■ **CONSIGNE**
Recopiez fidèlement le passage du texte à lire ci-dessous qui s'ouvre sur les mots contenant « Souviens toi, l’été » et se clôt sur « sur le vrai. ».

■ **TEXTE À LIRE**
************

Souviens toi, l’été dernier.
Non, pas le film d’horreur.
L’été 2019. Ce mois de juillet qui fait partie des plus beaux moments de ta vie. Ce mois de juillet où tu crèves de chaleur mais où tu prends le temps de te concentrer sur le vrai.
Souviens toi de cette nuit sans sommeil que tu passes au téléphone avec ton meilleur pote, vous vous posez des questions débiles pour passer le temps, vous rigolez à la lune, tu te sens bien. Et là il te parle d’un mec qui s’appelle Gringe. Tu connais pas du tout. Tu fais partie des rares, il paraît. 𝑬𝒄𝒐𝒖𝒕𝒆 𝒔𝒐𝒏 𝒂𝒍𝒃𝒖𝒎, ç𝒂 𝒗𝒂 𝒕𝒆 𝒑𝒍𝒂𝒊𝒓𝒆. Toi, t’es pas un mec contrariant, en général tu suis les conseils qu’on te donne, surtout quand ça vient de ton meilleur pote, qui connaît ton cœur sur le bout des doigts. Alors tu écoutes Enfant Lune. Au début, t’es pas sûr. Puis tu te laisses avoir par deux ou trois morceaux, y’a un truc dans l’écriture, dans la voix grave, ça sent le vécu. T’es allongé dans ton canap et l’air chaud est malléable autour de toi, tu pourrais presque le manipuler comme de la pâte à modeler. Et là, y’a « Scanner » qui commence. 𝑱’𝒄𝒐𝒎𝒑𝒓𝒆𝒏𝒅𝒔 𝒑𝒐𝒖𝒓𝒒𝒖𝒐𝒊 𝒄𝒆𝒕𝒕𝒆 𝒆𝒏𝒗𝒊𝒆 𝒅’𝒕𝒐𝒖𝒕 𝒃𝒓û𝒍𝒆𝒓. Ça te parle direct. Toi ta colère tu la portes à même la peau depuis l’enfance, ça fait des années que tu essaies d’écrire là-dessus, de poser les bases de ta rage, mais t’y arrives pas. Puis il y a cette phrase d’un mec que tu connais pas. La chanson, tu continues à l’écouter. Petit à petit, tu comprends le délire. Et petit à petit, t’as peur parce que tu trembles et tu pleures. La maladie mentale, ça te connaît. T’as vécu dans un foyer malade, tu te balades avec un cerveau pas comme celui des autres, les médecins disent que c’est juste une question de sécrétions d’hormones. Pour ta mère, c’est pareil. Sauf que ça porte pas le même nom. La grande B.

************

Données d'estimation de la distorsion d'objectif
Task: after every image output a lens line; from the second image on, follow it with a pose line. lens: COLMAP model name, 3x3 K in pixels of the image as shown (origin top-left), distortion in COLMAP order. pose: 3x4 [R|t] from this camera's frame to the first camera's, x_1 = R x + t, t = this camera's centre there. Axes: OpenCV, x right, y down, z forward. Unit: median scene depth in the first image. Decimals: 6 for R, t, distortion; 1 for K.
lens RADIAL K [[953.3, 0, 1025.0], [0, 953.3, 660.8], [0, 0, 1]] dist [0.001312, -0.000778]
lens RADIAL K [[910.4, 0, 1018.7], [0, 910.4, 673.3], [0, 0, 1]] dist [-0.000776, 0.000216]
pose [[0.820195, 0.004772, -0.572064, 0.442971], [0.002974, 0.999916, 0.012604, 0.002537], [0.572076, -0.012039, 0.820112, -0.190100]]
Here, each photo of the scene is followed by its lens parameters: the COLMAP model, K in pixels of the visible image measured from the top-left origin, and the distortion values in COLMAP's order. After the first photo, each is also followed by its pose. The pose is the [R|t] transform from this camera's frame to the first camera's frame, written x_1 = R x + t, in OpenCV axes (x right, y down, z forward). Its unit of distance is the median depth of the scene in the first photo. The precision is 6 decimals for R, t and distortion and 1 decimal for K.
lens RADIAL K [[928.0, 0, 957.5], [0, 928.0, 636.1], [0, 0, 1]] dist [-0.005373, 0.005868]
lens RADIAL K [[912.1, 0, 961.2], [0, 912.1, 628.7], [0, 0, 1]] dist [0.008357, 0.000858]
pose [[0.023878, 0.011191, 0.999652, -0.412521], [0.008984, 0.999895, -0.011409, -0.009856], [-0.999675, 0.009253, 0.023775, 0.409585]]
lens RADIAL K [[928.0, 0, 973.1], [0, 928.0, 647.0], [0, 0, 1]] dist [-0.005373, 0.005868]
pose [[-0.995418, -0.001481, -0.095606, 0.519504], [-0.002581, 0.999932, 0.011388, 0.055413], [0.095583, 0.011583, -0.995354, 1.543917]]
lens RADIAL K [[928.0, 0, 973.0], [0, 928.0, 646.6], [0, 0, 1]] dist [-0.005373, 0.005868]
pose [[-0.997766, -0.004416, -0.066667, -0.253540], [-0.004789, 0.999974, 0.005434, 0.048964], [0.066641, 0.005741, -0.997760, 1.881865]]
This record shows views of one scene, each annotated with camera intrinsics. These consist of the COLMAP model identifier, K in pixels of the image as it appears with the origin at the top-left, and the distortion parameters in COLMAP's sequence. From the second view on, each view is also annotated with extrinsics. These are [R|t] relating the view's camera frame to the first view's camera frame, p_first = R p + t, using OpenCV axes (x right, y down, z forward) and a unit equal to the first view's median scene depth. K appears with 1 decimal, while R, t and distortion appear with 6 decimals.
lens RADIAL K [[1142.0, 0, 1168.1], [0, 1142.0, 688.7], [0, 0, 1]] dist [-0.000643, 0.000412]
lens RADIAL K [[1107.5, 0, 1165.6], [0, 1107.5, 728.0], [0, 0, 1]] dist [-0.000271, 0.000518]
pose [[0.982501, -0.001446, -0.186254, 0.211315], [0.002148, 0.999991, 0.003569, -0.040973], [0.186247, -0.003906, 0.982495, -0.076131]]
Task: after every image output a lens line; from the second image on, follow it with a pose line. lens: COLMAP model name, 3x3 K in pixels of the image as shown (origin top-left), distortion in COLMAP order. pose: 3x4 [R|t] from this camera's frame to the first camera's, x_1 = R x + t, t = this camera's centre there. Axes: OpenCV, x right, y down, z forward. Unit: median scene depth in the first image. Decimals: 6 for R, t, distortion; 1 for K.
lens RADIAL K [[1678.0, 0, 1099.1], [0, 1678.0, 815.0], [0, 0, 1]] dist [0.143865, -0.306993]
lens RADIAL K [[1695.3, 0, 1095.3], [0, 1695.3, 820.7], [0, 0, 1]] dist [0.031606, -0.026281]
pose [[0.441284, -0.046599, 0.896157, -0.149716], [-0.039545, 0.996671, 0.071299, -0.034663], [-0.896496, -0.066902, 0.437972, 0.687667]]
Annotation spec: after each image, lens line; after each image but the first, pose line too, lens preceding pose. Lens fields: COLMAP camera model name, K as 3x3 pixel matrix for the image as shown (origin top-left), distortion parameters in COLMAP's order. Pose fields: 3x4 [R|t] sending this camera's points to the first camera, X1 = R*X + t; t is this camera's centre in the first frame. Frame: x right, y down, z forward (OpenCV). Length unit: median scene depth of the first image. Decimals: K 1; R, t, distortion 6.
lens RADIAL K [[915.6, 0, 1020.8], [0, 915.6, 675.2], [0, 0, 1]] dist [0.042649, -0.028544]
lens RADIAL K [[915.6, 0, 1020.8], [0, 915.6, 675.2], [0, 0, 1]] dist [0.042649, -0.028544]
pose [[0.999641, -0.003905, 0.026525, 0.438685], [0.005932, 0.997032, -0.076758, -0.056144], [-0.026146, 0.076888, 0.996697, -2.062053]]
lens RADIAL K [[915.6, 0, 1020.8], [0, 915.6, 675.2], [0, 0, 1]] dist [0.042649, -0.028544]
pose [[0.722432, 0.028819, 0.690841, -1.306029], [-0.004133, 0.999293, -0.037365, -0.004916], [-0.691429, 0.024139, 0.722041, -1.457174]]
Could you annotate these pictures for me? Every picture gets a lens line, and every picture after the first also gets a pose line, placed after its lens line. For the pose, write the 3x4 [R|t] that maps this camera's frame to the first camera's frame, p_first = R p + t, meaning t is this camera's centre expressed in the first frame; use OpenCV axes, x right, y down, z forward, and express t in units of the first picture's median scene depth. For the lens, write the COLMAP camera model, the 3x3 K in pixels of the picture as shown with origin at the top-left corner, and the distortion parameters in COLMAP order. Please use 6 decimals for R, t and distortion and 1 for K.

************

■ **RÉPONSE ATTENDUE**
Souviens toi, l’été dernier.
Non, pas le film d’horreur.
L’été 2019. Ce mois de juillet qui fait partie des plus beaux moments de ta vie. Ce mois de juillet où tu crèves de chaleur mais où tu prends le temps de te concentrer sur le vrai.